Design of a Catalytic Layer with Hierarchical Proton Transport Structure: The Role of Nafion Nanofiber

The chemical composition and architecture of catalytic layers significantly affect the performance of membrane electrode assemblies in proton exchange membrane fuel cells. In this work, a novel catalytic layer with hierarchical proton transport pathways has been designed by simultaneously employing Nafion nanofibers and Nafion ionomers. A H ₂ /O ₂ fuel cell based on the hierarchical catalytic layer shows an increase of 32.3% on power output in comparison with the conventional fuel cell at 70 °C and 100% relative humidity. That is attributed to unique roles of Nafion nanofibers in the hierarchical catalytic layer.
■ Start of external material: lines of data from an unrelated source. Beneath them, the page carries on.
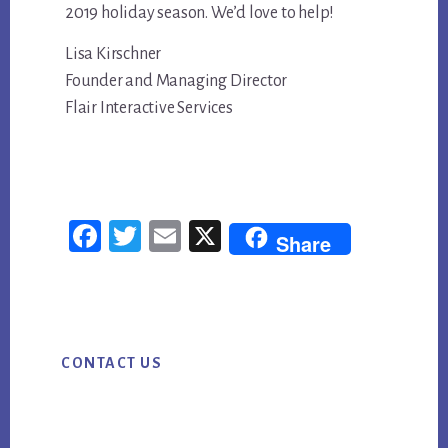
2019 holiday season. We’d love to help!
Lisa Kirschner
Founder and Managing Director
Flair Interactive Services
Fac
Twi
Em
X
Share
ebo
tter
ail
ok
Primary
CONTACT US
Sidebar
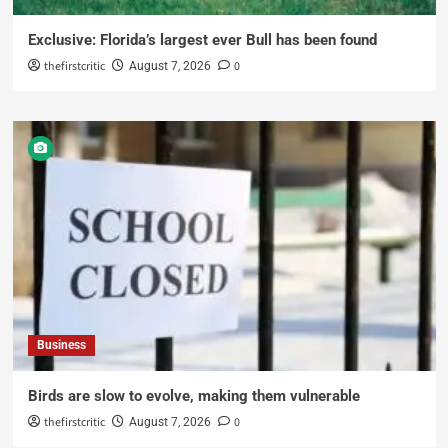
Exclusive: Florida’s largest ever Bull has been found
thefirstcritic
0
August 7, 2026
Business
Birds are slow to evolve, making them vulnerable
thefirstcritic
0
August 7, 2026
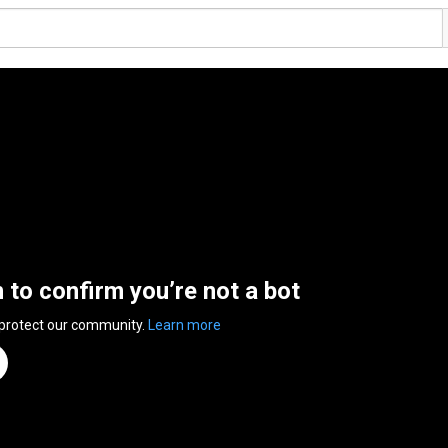
n to confirm you’re not a bot
 protect our community.
Learn more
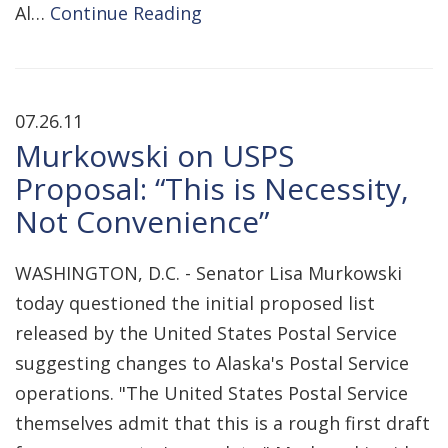
Al…
Continue Reading
07.26.11
Murkowski on USPS
Proposal: “This is Necessity,
Not Convenience”
WASHINGTON, D.C. - Senator Lisa Murkowski
today questioned the initial proposed list
released by the United States Postal Service
suggesting changes to Alaska's Postal Service
operations. "The United States Postal Service
themselves admit that this is a rough first draft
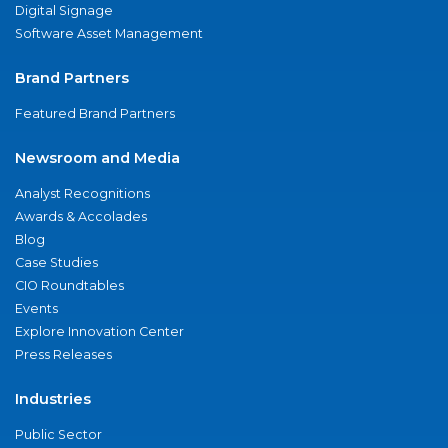
Digital Signage
Software Asset Management
Brand Partners
Featured Brand Partners
Newsroom and Media
Analyst Recognitions
Awards & Accolades
Blog
Case Studies
CIO Roundtables
Events
Explore Innovation Center
Press Releases
Industries
Public Sector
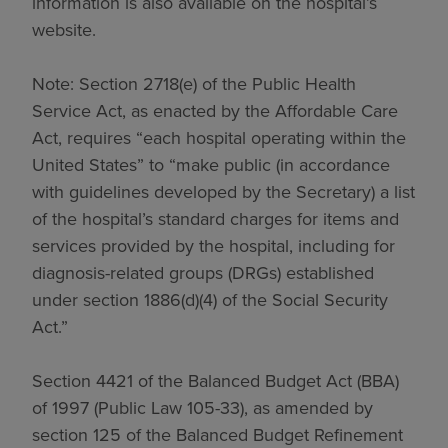
information is also available on the hospital’s
website.
Note: Section 2718(e) of the Public Health
Service Act, as enacted by the Affordable Care
Act, requires “each hospital operating within the
United States” to “make public (in accordance
with guidelines developed by the Secretary) a list
of the hospital’s standard charges for items and
services provided by the hospital, including for
diagnosis-related groups (DRGs) established
under section 1886(d)(4) of the Social Security
Act.”
Section 4421 of the Balanced Budget Act (BBA)
of 1997 (Public Law 105-33), as amended by
section 125 of the Balanced Budget Refinement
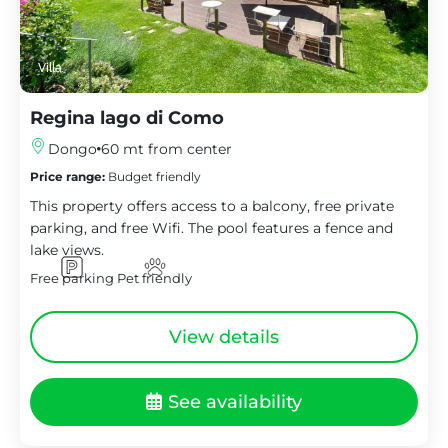
Villa
Regina lago di Como
Dongo
60 mt from center
Price range:
Budget friendly
This property offers access to a balcony, free private
parking, and free Wifi. The pool features a fence and
lake views.
Free parking
Pet friendly
View details
See availability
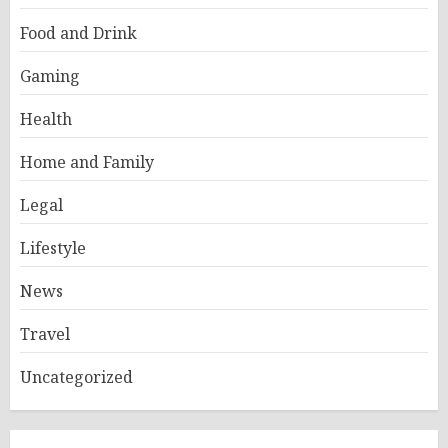
Food and Drink
Gaming
Health
Home and Family
Legal
Lifestyle
News
Travel
Uncategorized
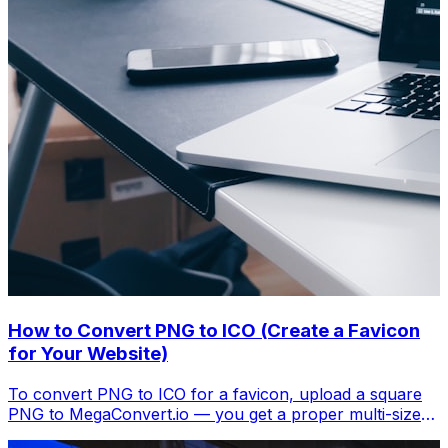
How to Convert PNG to ICO (Create a Favicon
for Your Website)
To convert PNG to ICO for a favicon, upload a square
PNG to MegaConvert.io — you get a proper multi-size
.ico file. Free, instant.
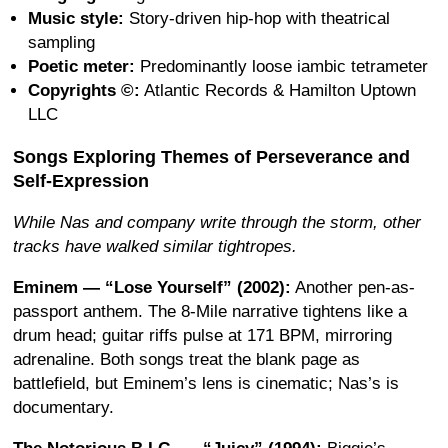
Music style:
Story-driven hip-hop with theatrical
sampling
Poetic meter:
Predominantly loose iambic tetrameter
Copyrights ©:
Atlantic Records & Hamilton Uptown
LLC
Songs Exploring Themes of Perseverance and
Self-Expression
While Nas and company write through the storm, other
tracks have walked similar tightropes.
Eminem — “Lose Yourself” (2002):
Another pen-as-
passport anthem. The 8-Mile narrative tightens like a
drum head; guitar riffs pulse at 171 BPM, mirroring
adrenaline. Both songs treat the blank page as
battlefield, but Eminem’s lens is cinematic; Nas’s is
documentary.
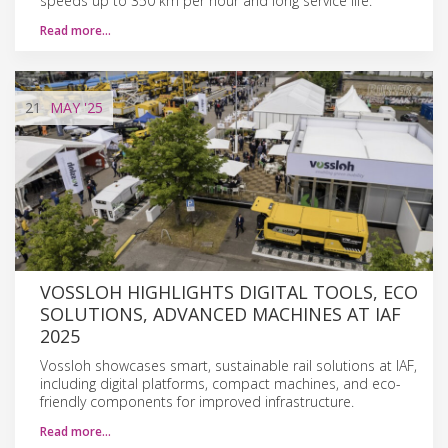
speeds up to 350 km per hour and long service life.
Read more…
21
MAY
'25
VOSSLOH HIGHLIGHTS DIGITAL TOOLS, ECO
SOLUTIONS, ADVANCED MACHINES AT IAF
2025
Vossloh showcases smart, sustainable rail solutions at IAF,
including digital platforms, compact machines, and eco-
friendly components for improved infrastructure.
Read more…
First, the addition of Nafion nanofibers significantly increases the proton conductivity of the catalytic layer up to 8.3 × 10 ^-1 S cm ^-1 at 70 °C and 100% relative humidity, which is 15.7 times higher than that of the catalytic layer where the Nafion nanofibers are replaced by the same content of Nafion ionomers. That is confirmed by the accumulated proton transportation of a single Nafion nanofiber in the Nafion-nanofiber-based catalytic layer by a simulated model. Second, the porosity of the catalytic layer is increased due to the introduction of a Nafion nanofiber, leading to enhancement of mass transfer. Third, the Pt/C nanoparticles are homogeneously anchored on the surface of the Nafion nanofibers, which improves the electrochemical surface area and the utilization of the Pt catalyst.